▸ **Saved entries**
********************
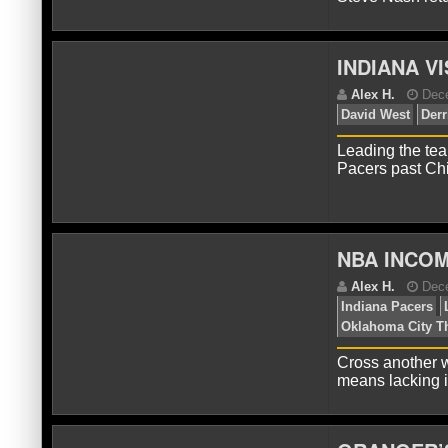
INDIANA V
A
Ang
Cit
Leading the tea
Pacers past Ch
NBA INCOM
A
De
Cross another w
Me
means lacking i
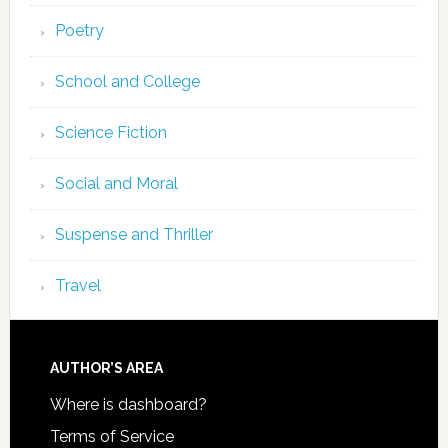
Poetry
School and College
Science Fiction
Social and Moral
Suspense and Thriller
Travel
AUTHOR’S AREA
Where is dashboard?
Terms of Service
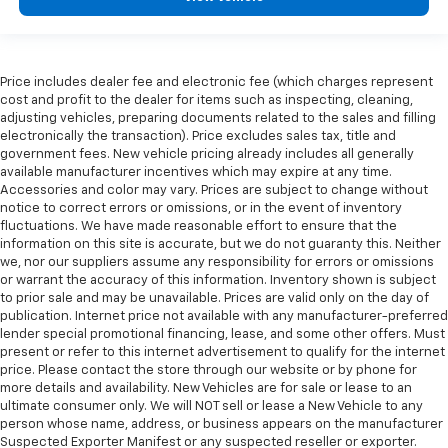
Price includes dealer fee and electronic fee (which charges represent
cost and profit to the dealer for items such as inspecting, cleaning,
adjusting vehicles, preparing documents related to the sales and filling
electronically the transaction). Price excludes sales tax, title and
government fees. New vehicle pricing already includes all generally
available manufacturer incentives which may expire at any time.
Accessories and color may vary. Prices are subject to change without
notice to correct errors or omissions, or in the event of inventory
fluctuations. We have made reasonable effort to ensure that the
information on this site is accurate, but we do not guaranty this. Neither
we, nor our suppliers assume any responsibility for errors or omissions
or warrant the accuracy of this information. Inventory shown is subject
to prior sale and may be unavailable. Prices are valid only on the day of
publication. Internet price not available with any manufacturer-preferred
lender special promotional financing, lease, and some other offers. Must
present or refer to this internet advertisement to qualify for the internet
price. Please contact the store through our website or by phone for
more details and availability. New Vehicles are for sale or lease to an
ultimate consumer only. We will NOT sell or lease a New Vehicle to any
person whose name, address, or business appears on the manufacturer
Suspected Exporter Manifest or any suspected reseller or exporter.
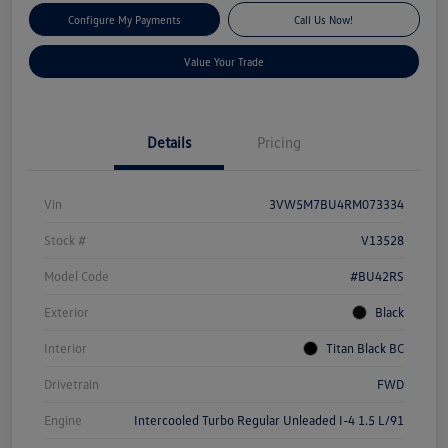
Configure My Payments
Call Us Now!
Value Your Trade
Details
Pricing
Vin
3VW5M7BU4RM073334
Stock #
V13528
Model Code
#BU42RS
Exterior
Black
Interior
Titan Black BC
Drivetrain
FWD
Engine
Intercooled Turbo Regular Unleaded I-4 1.5 L/91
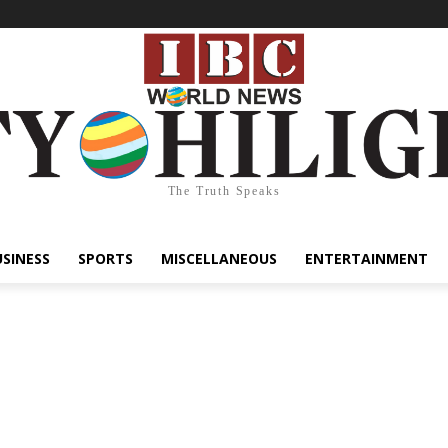
The Truth Speaks
USINESS
SPORTS
MISCELLANEOUS
ENTERTAINMENT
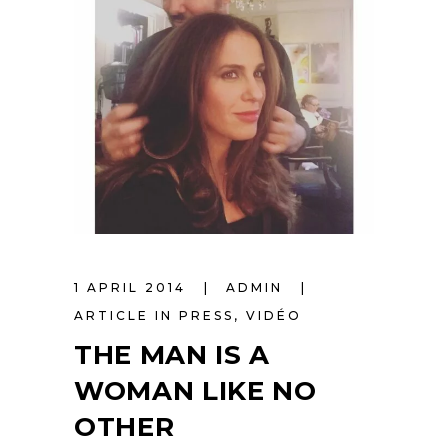
1 APRIL 2014
ADMIN
ARTICLE IN PRESS
,
VIDÉO
THE MAN IS A
WOMAN LIKE NO
OTHER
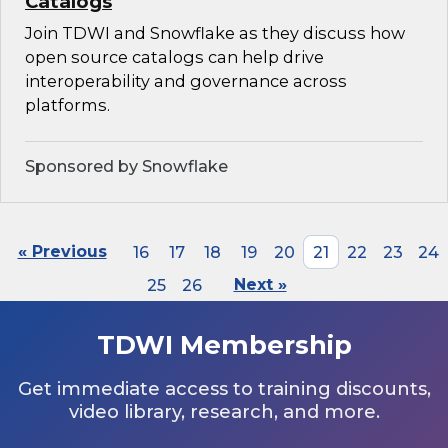
Catalogs
Join TDWI and Snowflake as they discuss how
open source catalogs can help drive
interoperability and governance across
platforms.
Sponsored by Snowflake
« Previous
16
17
18
19
20
21
22
23
24
25
26
Next »
TDWI Membership
Get immediate access to training discounts,
video library, research, and more.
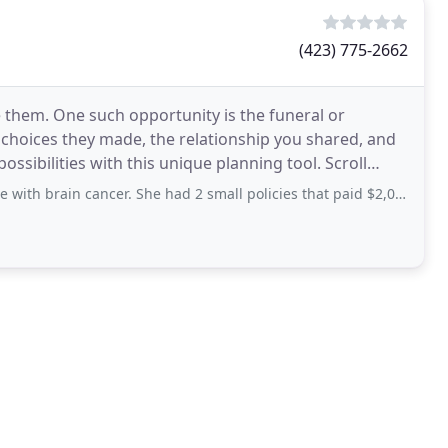
(423) 775-2662
e them. One such opportunity is the funeral or
 choices they made, the relationship you shared, and
bilities with this unique planning tool. Scroll
ain cancer. She had 2 small policies that paid $2,000, dollars. My other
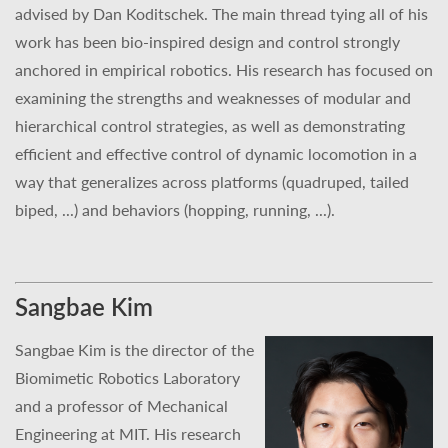
advised by Dan Koditschek. The main thread tying all of his
work has been bio-inspired design and control strongly
anchored in empirical robotics. His research has focused on
examining the strengths and weaknesses of modular and
hierarchical control strategies, as well as demonstrating
efficient and effective control of dynamic locomotion in a
way that generalizes across platforms (quadruped, tailed
biped, ...) and behaviors (hopping, running, ...).
Sangbae Kim
Sangbae Kim is the director of the
Biomimetic Robotics Laboratory
and a professor of Mechanical
Engineering at MIT. His research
********************
Copy the lines starting at the one containing "Price includes dealer" and ending at the one containing "adjusting vehicles, preparing", keeping every character unchanged.

▸ **Answer**
Price includes dealer fee and electronic fee (which charges represent
cost and profit to the dealer for items such as inspecting, cleaning,
adjusting vehicles, preparing documents related to the sales and filling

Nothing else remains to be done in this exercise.